Arbeitsstunden für den Ärger
Im Wald herumgeballert

"Aus reinem Blödsinn" ballerte ein 20-Jähriger Mitte Februar im Wald auf dem Fischerberg mit einer Schreckschusspistole herum. Pech nur, dass ein Jäger die Polizei alarmierte. Die Beamten stellten den jungen Mann, konfiszierten die "Walther P 22, 9 mm" samt 33 Schuss Munition und erstatteten Anzeige wegen eines Verstoßes gegen das Waffengesetz. Nun stand der Weidener vor dem Jugendschöffengericht.

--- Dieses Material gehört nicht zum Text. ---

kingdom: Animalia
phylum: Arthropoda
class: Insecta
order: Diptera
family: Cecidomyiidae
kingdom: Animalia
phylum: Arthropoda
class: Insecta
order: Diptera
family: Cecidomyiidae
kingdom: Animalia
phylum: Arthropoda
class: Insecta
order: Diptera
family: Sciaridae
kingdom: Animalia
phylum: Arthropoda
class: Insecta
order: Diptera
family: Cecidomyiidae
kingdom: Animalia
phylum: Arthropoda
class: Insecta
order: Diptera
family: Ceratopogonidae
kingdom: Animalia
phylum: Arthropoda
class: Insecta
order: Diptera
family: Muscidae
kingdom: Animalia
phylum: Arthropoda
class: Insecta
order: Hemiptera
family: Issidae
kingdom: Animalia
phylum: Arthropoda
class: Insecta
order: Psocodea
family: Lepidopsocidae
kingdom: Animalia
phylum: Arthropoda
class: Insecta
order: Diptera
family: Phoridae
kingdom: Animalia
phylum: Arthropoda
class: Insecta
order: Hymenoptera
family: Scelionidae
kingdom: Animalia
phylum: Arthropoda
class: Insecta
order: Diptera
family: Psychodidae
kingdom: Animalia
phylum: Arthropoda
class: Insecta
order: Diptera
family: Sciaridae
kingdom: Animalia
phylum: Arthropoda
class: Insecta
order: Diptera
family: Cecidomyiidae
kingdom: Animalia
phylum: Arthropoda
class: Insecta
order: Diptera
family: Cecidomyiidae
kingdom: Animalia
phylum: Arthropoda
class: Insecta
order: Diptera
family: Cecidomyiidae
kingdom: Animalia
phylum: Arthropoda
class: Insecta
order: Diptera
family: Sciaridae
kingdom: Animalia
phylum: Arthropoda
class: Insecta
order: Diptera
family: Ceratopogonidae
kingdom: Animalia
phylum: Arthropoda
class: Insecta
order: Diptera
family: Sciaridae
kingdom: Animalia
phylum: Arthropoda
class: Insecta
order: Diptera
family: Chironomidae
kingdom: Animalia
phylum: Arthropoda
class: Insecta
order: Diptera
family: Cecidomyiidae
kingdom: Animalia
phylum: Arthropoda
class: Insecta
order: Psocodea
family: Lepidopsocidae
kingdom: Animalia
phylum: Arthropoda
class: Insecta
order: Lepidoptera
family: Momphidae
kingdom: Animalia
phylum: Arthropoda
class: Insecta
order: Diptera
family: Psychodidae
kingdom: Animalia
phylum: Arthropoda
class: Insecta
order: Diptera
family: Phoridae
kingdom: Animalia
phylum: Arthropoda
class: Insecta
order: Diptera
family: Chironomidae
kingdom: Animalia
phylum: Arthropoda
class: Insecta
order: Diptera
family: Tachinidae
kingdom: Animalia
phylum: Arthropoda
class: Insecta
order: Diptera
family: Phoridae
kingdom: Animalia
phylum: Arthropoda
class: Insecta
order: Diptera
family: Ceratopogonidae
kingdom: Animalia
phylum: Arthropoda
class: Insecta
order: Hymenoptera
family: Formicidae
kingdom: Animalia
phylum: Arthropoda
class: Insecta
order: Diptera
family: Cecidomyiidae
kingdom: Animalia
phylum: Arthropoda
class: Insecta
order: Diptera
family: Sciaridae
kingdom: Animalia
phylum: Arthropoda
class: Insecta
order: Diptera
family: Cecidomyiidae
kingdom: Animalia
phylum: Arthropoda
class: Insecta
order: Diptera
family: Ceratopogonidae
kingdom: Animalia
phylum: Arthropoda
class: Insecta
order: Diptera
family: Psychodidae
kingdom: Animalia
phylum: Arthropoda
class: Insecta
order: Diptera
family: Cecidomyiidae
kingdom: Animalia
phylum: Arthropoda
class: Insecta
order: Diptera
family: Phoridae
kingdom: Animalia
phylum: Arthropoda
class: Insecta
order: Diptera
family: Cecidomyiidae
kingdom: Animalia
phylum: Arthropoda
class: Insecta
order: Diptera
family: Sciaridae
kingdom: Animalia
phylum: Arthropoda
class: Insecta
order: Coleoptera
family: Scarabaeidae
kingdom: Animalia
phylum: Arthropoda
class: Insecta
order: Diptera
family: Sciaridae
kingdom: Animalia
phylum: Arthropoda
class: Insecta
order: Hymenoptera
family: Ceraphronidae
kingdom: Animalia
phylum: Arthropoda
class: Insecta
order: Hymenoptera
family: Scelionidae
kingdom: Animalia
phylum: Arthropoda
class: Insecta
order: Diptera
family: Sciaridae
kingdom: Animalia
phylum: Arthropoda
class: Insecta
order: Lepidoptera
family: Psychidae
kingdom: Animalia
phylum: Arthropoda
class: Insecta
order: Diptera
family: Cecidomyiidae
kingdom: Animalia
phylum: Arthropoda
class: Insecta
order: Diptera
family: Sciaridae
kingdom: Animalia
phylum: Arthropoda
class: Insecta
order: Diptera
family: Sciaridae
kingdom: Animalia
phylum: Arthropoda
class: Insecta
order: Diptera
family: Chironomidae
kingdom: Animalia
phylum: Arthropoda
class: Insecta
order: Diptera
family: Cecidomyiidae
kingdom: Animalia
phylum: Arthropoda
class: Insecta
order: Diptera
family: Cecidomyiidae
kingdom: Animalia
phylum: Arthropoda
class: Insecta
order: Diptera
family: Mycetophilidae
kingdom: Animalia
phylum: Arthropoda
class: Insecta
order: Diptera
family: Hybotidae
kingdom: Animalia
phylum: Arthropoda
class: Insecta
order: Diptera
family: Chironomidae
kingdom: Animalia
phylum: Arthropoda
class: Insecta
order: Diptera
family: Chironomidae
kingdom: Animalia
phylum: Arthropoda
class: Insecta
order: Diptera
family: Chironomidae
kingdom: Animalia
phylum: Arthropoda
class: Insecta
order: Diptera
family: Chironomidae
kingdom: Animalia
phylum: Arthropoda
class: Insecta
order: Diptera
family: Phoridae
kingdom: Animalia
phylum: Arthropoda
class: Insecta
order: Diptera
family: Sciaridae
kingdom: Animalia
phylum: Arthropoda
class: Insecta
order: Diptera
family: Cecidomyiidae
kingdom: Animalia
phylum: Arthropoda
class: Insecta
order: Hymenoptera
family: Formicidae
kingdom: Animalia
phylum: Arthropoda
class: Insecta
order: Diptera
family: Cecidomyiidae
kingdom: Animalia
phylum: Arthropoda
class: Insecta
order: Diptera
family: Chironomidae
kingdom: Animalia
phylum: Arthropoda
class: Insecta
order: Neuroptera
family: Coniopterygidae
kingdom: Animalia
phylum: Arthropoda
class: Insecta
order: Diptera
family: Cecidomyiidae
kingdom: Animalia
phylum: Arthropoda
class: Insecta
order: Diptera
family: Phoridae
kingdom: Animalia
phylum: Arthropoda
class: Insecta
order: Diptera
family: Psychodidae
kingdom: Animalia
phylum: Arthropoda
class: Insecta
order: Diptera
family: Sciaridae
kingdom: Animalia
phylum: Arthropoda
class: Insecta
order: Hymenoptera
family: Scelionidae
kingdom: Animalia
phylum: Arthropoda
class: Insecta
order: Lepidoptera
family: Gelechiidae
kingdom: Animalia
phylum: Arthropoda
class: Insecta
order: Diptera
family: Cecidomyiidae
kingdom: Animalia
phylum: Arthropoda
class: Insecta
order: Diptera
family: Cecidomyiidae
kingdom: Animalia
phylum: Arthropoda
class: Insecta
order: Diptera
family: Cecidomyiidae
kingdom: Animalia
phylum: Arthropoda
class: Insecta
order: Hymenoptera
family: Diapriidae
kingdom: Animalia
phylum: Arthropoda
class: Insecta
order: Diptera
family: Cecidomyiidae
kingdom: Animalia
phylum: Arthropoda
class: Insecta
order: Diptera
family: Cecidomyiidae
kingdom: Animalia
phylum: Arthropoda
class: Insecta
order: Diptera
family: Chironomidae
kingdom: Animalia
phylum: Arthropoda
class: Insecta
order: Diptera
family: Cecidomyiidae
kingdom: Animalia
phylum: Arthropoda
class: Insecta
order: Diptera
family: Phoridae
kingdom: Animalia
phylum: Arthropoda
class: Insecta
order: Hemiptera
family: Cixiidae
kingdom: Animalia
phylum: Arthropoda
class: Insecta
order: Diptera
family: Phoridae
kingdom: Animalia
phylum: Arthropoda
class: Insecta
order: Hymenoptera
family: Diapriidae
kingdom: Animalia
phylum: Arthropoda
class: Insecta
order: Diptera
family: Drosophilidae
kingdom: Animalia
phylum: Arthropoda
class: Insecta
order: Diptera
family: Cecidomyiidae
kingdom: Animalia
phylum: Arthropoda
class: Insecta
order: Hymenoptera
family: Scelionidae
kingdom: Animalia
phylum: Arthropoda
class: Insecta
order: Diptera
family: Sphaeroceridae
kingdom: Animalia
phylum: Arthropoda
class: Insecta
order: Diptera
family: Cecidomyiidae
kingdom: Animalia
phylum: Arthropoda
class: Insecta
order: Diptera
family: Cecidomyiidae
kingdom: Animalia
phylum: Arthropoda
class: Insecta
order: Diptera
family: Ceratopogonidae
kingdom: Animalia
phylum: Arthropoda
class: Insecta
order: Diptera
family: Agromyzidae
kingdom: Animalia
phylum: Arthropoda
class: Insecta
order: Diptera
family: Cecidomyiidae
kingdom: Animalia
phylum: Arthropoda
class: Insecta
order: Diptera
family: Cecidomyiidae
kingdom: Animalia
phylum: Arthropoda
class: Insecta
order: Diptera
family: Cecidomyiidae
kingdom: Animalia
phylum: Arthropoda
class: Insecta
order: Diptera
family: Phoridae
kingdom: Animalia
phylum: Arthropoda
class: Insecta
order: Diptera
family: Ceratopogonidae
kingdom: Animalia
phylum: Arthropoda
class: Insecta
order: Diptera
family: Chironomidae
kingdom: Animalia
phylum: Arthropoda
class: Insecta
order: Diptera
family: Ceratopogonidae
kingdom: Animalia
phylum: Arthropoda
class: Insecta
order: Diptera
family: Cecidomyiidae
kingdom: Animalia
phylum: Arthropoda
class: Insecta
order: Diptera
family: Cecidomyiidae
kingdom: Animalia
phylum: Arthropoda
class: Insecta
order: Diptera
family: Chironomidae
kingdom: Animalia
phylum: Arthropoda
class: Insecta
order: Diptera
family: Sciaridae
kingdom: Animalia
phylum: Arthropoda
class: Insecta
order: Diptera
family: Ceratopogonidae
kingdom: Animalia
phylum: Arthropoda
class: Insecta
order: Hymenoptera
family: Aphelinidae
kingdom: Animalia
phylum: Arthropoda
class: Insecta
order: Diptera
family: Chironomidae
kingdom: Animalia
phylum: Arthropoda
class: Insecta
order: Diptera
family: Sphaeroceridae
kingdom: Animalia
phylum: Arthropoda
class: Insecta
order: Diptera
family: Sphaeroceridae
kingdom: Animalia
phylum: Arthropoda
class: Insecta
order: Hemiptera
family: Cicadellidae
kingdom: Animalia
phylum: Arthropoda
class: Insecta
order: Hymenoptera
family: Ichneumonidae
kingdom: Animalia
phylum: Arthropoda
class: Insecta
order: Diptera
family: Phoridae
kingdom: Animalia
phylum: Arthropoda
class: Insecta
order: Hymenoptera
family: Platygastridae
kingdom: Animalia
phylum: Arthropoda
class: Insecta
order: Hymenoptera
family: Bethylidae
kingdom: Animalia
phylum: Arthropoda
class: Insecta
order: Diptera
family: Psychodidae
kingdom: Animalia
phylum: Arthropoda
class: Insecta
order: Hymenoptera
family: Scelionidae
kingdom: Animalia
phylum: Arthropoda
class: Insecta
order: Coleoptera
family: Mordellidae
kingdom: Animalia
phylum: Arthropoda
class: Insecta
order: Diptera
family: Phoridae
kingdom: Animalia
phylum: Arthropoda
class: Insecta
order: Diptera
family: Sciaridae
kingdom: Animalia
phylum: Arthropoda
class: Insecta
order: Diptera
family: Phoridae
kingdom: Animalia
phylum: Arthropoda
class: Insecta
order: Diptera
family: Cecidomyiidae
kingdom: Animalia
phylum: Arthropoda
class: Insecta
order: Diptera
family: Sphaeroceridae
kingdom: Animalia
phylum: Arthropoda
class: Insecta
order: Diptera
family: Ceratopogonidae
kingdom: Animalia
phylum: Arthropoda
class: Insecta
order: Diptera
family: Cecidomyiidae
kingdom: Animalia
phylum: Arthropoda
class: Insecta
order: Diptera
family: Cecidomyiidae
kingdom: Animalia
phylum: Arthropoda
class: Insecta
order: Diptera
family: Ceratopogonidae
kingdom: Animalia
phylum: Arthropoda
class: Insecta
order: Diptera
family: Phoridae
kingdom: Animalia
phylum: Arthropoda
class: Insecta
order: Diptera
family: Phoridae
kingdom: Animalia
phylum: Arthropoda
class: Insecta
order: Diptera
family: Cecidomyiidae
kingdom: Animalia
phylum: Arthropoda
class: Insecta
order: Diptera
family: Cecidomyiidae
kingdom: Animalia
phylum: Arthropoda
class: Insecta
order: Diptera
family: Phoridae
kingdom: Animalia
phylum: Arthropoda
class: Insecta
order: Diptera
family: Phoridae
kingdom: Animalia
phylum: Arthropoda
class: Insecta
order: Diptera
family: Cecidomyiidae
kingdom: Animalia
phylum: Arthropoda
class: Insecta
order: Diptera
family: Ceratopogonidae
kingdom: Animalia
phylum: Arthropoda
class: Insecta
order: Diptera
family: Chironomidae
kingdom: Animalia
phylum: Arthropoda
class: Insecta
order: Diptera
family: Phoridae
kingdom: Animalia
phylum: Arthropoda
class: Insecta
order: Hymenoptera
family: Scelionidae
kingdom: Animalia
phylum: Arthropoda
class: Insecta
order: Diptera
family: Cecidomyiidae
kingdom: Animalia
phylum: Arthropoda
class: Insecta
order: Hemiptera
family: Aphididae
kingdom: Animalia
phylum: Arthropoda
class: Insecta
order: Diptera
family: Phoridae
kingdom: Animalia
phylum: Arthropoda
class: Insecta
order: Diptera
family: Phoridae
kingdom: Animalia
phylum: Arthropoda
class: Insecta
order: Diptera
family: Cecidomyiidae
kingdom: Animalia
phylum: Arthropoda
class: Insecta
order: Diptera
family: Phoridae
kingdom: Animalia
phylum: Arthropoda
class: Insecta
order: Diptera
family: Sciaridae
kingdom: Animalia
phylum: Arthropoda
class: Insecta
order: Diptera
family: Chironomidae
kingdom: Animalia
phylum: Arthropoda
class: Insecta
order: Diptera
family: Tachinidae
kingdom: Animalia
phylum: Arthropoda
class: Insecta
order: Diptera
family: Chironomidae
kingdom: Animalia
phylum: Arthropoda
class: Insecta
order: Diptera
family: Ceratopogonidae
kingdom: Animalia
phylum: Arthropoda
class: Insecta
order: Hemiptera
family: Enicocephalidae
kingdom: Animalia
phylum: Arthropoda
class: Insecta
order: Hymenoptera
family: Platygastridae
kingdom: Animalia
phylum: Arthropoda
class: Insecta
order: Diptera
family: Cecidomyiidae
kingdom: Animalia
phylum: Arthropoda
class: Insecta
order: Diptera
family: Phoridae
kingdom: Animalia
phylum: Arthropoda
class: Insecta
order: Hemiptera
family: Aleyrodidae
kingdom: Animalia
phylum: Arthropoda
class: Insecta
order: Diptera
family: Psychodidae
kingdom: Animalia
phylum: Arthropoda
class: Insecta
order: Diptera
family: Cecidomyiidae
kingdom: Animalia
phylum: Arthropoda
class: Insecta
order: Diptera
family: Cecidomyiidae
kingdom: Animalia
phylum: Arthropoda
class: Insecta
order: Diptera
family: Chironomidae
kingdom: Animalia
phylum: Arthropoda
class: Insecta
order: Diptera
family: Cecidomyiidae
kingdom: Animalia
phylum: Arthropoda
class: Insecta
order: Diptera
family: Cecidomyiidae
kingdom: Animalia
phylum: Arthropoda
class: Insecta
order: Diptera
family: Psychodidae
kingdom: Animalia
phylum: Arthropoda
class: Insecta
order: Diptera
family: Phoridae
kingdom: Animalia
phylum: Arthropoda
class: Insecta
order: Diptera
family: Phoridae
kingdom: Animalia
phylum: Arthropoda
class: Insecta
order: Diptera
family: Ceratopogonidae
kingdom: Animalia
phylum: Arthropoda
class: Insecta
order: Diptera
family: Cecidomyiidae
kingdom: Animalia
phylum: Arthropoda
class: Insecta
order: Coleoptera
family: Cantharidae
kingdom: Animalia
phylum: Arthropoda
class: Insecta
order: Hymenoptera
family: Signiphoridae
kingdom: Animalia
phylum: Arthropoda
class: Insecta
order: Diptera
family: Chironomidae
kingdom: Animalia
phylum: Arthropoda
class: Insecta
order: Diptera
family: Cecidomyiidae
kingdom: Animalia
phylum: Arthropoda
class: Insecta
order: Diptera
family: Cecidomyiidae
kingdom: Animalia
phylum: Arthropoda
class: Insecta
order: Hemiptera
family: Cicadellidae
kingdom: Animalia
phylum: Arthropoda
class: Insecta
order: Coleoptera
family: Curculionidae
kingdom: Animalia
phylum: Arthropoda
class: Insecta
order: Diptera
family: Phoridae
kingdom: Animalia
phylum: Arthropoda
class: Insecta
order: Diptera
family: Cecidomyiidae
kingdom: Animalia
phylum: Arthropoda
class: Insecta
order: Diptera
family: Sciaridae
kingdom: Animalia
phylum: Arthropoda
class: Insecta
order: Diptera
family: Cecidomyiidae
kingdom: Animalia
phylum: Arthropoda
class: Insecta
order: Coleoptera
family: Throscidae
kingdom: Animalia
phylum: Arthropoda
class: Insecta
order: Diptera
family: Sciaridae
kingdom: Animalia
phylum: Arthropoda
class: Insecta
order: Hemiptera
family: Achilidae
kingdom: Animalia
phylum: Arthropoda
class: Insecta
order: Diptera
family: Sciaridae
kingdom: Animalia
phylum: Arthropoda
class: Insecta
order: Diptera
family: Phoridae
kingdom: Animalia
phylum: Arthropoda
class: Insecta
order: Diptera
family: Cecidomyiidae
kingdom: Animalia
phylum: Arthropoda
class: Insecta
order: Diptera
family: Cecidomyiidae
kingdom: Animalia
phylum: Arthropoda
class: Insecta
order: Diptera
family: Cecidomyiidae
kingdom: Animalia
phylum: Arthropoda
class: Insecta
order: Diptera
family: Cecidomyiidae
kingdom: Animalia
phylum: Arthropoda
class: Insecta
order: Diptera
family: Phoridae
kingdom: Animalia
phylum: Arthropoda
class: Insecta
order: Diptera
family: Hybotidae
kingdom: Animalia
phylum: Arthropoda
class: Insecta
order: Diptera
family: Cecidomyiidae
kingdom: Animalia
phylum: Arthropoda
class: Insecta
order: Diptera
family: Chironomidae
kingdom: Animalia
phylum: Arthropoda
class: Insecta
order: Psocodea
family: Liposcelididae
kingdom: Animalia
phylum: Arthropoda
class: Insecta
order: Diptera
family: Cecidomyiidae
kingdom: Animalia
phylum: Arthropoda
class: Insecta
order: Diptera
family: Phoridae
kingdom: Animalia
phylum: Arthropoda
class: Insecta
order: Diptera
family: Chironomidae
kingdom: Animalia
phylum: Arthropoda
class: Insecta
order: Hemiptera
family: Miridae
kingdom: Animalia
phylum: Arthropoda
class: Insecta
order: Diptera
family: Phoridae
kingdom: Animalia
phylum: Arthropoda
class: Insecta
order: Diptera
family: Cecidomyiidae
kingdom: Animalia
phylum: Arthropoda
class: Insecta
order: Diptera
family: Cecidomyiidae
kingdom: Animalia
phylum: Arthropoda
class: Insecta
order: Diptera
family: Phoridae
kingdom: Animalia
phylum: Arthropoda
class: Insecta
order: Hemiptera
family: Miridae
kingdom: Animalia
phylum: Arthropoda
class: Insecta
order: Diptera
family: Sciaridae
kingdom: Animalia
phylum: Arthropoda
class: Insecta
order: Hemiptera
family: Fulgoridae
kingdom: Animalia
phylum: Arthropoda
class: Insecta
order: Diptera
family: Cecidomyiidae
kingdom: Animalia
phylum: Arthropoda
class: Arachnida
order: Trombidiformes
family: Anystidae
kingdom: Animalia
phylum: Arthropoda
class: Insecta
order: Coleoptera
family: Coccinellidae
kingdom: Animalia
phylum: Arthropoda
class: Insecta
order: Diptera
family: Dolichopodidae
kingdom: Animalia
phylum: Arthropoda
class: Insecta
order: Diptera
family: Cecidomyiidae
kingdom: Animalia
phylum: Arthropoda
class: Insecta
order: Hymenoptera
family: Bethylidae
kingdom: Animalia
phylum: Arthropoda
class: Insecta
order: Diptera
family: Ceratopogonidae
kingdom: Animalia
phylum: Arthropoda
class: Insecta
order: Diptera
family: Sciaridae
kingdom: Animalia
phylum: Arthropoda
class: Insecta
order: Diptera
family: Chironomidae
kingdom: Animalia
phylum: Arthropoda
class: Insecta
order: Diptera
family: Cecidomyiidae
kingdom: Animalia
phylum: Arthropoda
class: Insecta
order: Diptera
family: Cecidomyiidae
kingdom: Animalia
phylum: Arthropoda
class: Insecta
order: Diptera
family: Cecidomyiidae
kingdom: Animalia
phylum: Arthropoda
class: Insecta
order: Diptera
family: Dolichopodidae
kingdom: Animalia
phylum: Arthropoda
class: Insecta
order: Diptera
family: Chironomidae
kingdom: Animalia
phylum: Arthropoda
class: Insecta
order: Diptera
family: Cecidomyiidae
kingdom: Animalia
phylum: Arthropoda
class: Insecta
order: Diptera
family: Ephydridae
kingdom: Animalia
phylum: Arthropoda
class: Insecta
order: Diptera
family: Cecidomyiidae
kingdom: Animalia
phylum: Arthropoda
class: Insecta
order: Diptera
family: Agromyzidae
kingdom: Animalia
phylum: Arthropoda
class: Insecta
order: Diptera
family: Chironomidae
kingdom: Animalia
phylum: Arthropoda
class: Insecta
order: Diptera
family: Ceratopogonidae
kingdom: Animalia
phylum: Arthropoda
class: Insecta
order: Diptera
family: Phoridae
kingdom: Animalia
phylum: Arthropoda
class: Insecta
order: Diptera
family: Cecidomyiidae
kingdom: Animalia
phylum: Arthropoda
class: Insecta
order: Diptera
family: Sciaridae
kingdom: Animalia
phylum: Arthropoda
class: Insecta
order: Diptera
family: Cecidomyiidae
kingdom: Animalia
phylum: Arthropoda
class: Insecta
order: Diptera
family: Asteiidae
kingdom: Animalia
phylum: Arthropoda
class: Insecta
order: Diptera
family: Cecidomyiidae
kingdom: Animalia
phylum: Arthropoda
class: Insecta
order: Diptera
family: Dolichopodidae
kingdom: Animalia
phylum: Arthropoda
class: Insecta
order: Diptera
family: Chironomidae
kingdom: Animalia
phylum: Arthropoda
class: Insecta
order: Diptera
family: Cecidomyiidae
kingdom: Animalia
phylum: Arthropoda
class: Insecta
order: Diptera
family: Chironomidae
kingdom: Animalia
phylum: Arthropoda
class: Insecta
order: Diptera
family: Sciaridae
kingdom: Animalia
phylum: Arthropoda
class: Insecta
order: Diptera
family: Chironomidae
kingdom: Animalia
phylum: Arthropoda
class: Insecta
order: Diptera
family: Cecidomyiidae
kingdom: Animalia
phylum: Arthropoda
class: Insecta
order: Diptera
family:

Er gestand die Tat freimütig. Er habe auch bereits den Antrag auf einen "kleinen Waffenschein" gestellt gehabt. Dieser sei aber noch nicht erteilt gewesen. Er habe seine 155 Euro teuere Schreckschusswaffe einfach ausprobieren wollen und gedacht, dass es tagsüber niemanden stören würde. Er sei immer schon "technisch interessiert" gewesen, woraus auch eine Vorahndung wegen "Einfuhr explosionsgefährlicher Stoffe" stamme: Als 16-Jähriger hatte er Böller aus Tschechien eingeschmuggelt.

Staatsanwaltschafts-Gruppenleiter Peter Frischholz stellte fest, dass das Schießen eine Ordnungswidrigkeit darstelle, das Mitführen der Waffe ohne den "kleinen Waffenschein" jedoch bereits eine Straftat sei. Zugute hielt Frischholz dem Angeklagten sein umfassendes Geständnis sowie sein umsichtiges Verhalten beim Transport der Pistole. Der junge Mann hatte sie im verschlossenen Waffenkoffer im Kofferraum seines Autos befördert. Gemäß Frischholz' Antrag verurteilte Jugendrichter Otmar Schmid den Hartz-IV-Empfänger zu 20 Stunden gemeinnütziger Arbeit bei der Stadt. Die Schreckschusspistole wird vom Landeskriminalamt vernichtet.